Copy the items below from the line with "order: Russulales" to the line with "scientific name: Monomorium indicum", changing every "common name" to "vernacular name" and leaving everything else unchanged.
-------- Supplied data
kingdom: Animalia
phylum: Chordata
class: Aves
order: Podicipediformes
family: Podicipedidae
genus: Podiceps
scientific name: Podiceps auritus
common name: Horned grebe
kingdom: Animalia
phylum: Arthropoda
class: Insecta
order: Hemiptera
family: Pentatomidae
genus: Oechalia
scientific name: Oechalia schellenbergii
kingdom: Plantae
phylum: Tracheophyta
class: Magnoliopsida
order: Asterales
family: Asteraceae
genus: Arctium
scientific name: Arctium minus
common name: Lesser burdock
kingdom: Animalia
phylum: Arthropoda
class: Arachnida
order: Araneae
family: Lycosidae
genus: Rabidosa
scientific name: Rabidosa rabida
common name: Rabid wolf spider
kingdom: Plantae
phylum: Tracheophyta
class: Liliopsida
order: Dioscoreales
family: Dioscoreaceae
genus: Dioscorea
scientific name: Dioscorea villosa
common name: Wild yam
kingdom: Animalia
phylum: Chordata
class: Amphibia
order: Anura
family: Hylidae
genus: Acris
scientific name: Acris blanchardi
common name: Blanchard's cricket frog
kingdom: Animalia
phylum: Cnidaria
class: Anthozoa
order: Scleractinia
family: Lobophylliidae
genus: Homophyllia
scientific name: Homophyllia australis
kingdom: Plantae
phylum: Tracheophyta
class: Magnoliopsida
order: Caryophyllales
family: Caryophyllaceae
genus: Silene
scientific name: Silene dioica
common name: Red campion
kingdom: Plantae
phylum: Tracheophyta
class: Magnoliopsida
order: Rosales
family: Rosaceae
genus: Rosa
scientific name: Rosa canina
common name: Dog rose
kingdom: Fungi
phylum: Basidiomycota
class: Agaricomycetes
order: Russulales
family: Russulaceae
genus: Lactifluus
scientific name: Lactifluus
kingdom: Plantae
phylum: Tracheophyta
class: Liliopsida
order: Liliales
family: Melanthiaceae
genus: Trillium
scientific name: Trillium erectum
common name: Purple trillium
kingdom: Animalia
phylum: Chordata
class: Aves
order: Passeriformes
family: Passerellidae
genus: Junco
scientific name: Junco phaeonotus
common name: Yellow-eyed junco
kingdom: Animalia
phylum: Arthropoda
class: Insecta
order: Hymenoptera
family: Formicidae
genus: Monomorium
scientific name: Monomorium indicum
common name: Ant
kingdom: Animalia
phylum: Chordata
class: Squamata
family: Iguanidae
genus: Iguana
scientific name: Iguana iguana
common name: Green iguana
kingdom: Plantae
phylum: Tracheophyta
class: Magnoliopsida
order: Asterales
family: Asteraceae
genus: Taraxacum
----------------
Task answer:
order: Russulales
family: Russulaceae
genus: Lactifluus
scientific name: Lactifluus
kingdom: Plantae
phylum: Tracheophyta
class: Liliopsida
order: Liliales
family: Melanthiaceae
genus: Trillium
scientific name: Trillium erectum
vernacular name: Purple trillium
kingdom: Animalia
phylum: Chordata
class: Aves
order: Passeriformes
family: Passerellidae
genus: Junco
scientific name: Junco phaeonotus
vernacular name: Yellow-eyed junco
kingdom: Animalia
phylum: Arthropoda
class: Insecta
order: Hymenoptera
family: Formicidae
genus: Monomorium
scientific name: Monomorium indicum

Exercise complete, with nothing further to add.